When adding new features or bug fixes, add or update tests in `backend/tests/`. The test suite covers:
- Event normalization and deduplication
- Auth middleware and token validation
- API endpoints (`/api/events`, `/api/fetch-audit-logs`, `/api/ask`)
- NLQ time range extraction, entity extraction, query building
- Rate limiting behavior

## Security Considerations

- **Secrets**: `CLIENT_SECRET`, `LLM_API_KEY`, and other credentials come from `.env` or Azure Key Vault. Never commit `.env`.
- **Auth validation**: When `AUTH_ENABLED=true`, the backend fetches JWKS from `https://login.microsoftonline.com/{AUTH_TENANT_ID}/v2.0/.well-known/openid-configuration`, caches keys for 1 hour, and validates tenant/issuer/audience claims. Tokens are decoded with RS256 signature verification.
- **Role/Group gating**: Access is allowed if the token's `roles` intersect `AUTH_ALLOWED_ROLES` or `groups` intersect `AUTH_ALLOWED_GROUPS`. If neither list is configured, all authenticated users are allowed — a startup warning is logged in this case.
- **CORS**: When `AUTH_ENABLED=true` and `CORS_ORIGINS="*"`, `allow_credentials` is forced to `false` to prevent cross-origin token leakage.
- **Rate limiting**: Redis-backed fixed-window rate limiting with per-category limits (fetch=10/hr, ask=30/min, write=20/min, default=120/min). Fails closed (returns 429) when Redis is unavailable.
- **Pagination limits**: `page_size` is clamped to a maximum of 500 to prevent large queries.
- **Fetch window cap**: `hours` is clamped to 720 (30 days) to avoid runaway API calls.
- **LLM SSRF guard**: `LLM_BASE_URL` must be HTTPS and cannot point to private IPs.
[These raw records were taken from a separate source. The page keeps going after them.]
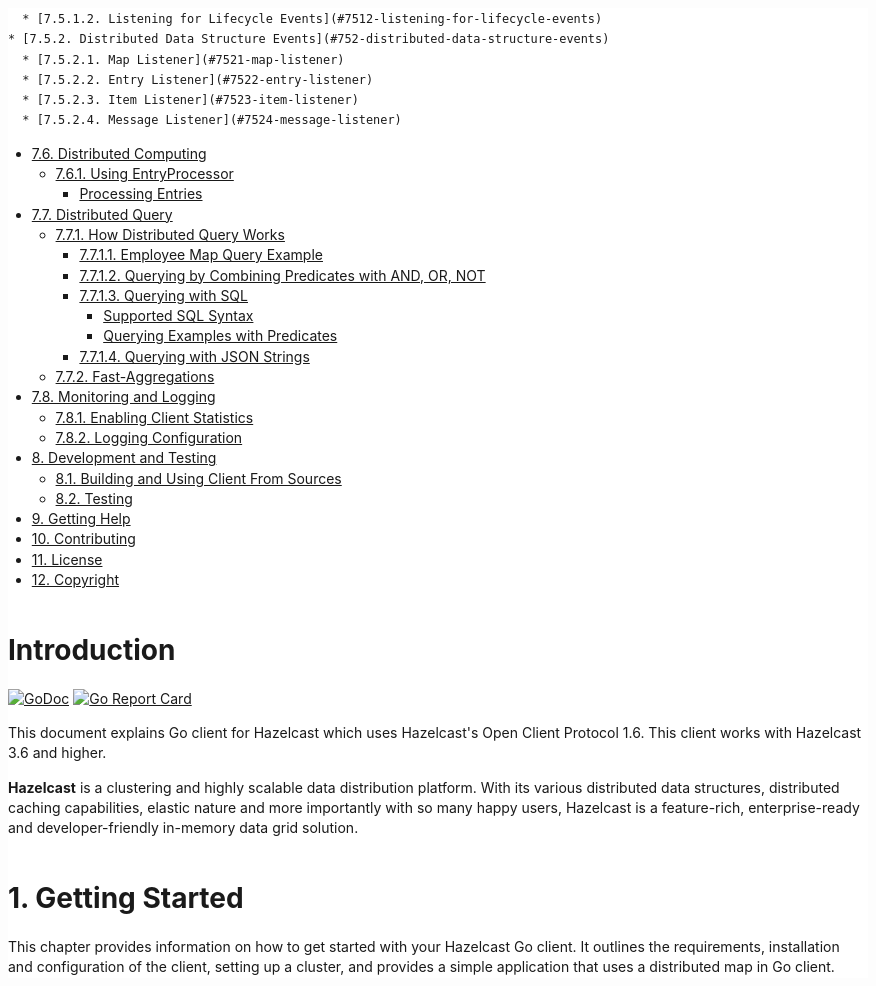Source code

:       * [7.5.1.2. Listening for Lifecycle Events](#7512-listening-for-lifecycle-events)
    * [7.5.2. Distributed Data Structure Events](#752-distributed-data-structure-events)
      * [7.5.2.1. Map Listener](#7521-map-listener)
      * [7.5.2.2. Entry Listener](#7522-entry-listener)
      * [7.5.2.3. Item Listener](#7523-item-listener)           
      * [7.5.2.4. Message Listener](#7524-message-listener) 
  * [7.6. Distributed Computing](#76-distributed-computing)
    * [7.6.1. Using EntryProcessor](#761-using-entryprocessor)
        * [Processing Entries](#processing-entries)
  * [7.7. Distributed Query](#77-distributed-query)
    * [7.7.1. How Distributed Query Works](#771-how-distributed-query-works)
      * [7.7.1.1. Employee Map Query Example](#7711-employee-map-query-example)
      * [7.7.1.2. Querying by Combining Predicates with AND, OR, NOT](#7712-querying-by-combining-predicates-with-and-or-not)
      * [7.7.1.3. Querying with SQL](#7713-querying-with-sql)
        * [Supported SQL Syntax](#supported-sql-syntax)
        * [Querying Examples with Predicates](#querying-examples-with-predicates)
      * [7.7.1.4. Querying with JSON Strings](#7714-querying-with-json-strings)  
    * [7.7.2. Fast-Aggregations](#772-fast-aggregations)
  * [7.8. Monitoring and Logging](#78-monitoring-and-logging)  
    * [7.8.1. Enabling Client Statistics](#781-enabling-client-statistics)
    * [7.8.2. Logging Configuration](#782-logging-configuration)
* [8. Development and Testing](#8-development-and-testing)
  * [8.1. Building and Using Client From Sources](#81-building-and-using-client-from-sources)
  * [8.2. Testing](#82-testing)
* [9. Getting Help](#9-getting-help)
* [10. Contributing](#10-contributing)
* [11. License](#11-license)
* [12. Copyright](#12-copyright)


# Introduction

[![GoDoc](https://godoc.org/github.com/hazelcast/hazelcast-go-client?status.svg)](https://godoc.org/github.com/hazelcast/hazelcast-go-client)
[![Go Report Card](https://goreportcard.com/badge/github.com/hazelcast/hazelcast-go-client)](https://goreportcard.com/report/github.com/hazelcast/hazelcast-go-client)
<br />

This document explains Go client for Hazelcast which uses Hazelcast's Open Client Protocol 1.6. This client works with Hazelcast 3.6 and higher.

**Hazelcast** is a clustering and highly scalable data distribution platform. With its various distributed data structures, distributed caching capabilities, elastic nature and more importantly with so many happy users, Hazelcast is a feature-rich, enterprise-ready and developer-friendly in-memory data grid solution.

# 1. Getting Started

This chapter provides information on how to get started with your Hazelcast Go client. It outlines the requirements, 
installation and configuration of the client, setting up a cluster, and provides a simple application that uses a distributed map in Go client.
Optional `LLM_ALLOWED_DOMAINS` restricts to specific domains.
- **SIEM SSRF guard**: `SIEM_WEBHOOK_URL` has the same validation as LLM URLs, plus optional `SIEM_ALLOWED_DOMAINS`.
- **Metrics IP gating**: `/metrics` is restricted to private/loopback IPs by default via `METRICS_ALLOWED_IPS`.
- **OpenAPI docs**: Disabled by default (`DOCS_ENABLED=false`). Enable only in development.
- **CSP**: Content-Security-Policy headers are set on all responses. `unsafe-eval` is required for Alpine.js v3 expression evaluation.
- **SRI**: CDN scripts (Alpine.js, MSAL.js) include Subresource Integrity hashes to prevent supply chain compromise.
- **MCP server**: The MCP server bypasses auth entirely. Only run it in trusted environments or behind a VPN.

### Security Documentation

- `PEN_TEST_REPORT_v1.7.11.md` — Internal soft penetration test findings and remediation
- `THREAT_MODEL_v1.7.13.md` — Comprehensive threat model covering Entra/token abuse vectors

## Maintenance and Operations

The `backend/maintenance.py` script provides two CLI commands useful for backfilling or correcting stored data:

```bash
# Re-run Graph enrichment + normalization on stored events
docker compose run --rm backend python maintenance.py renormalize --limit 500

# Remove duplicate events based on dedupe_key
docker compose run --rm backend python maintenance.py dedupe
```

Both commands operate directly against the MongoDB collection configured in `config.py`.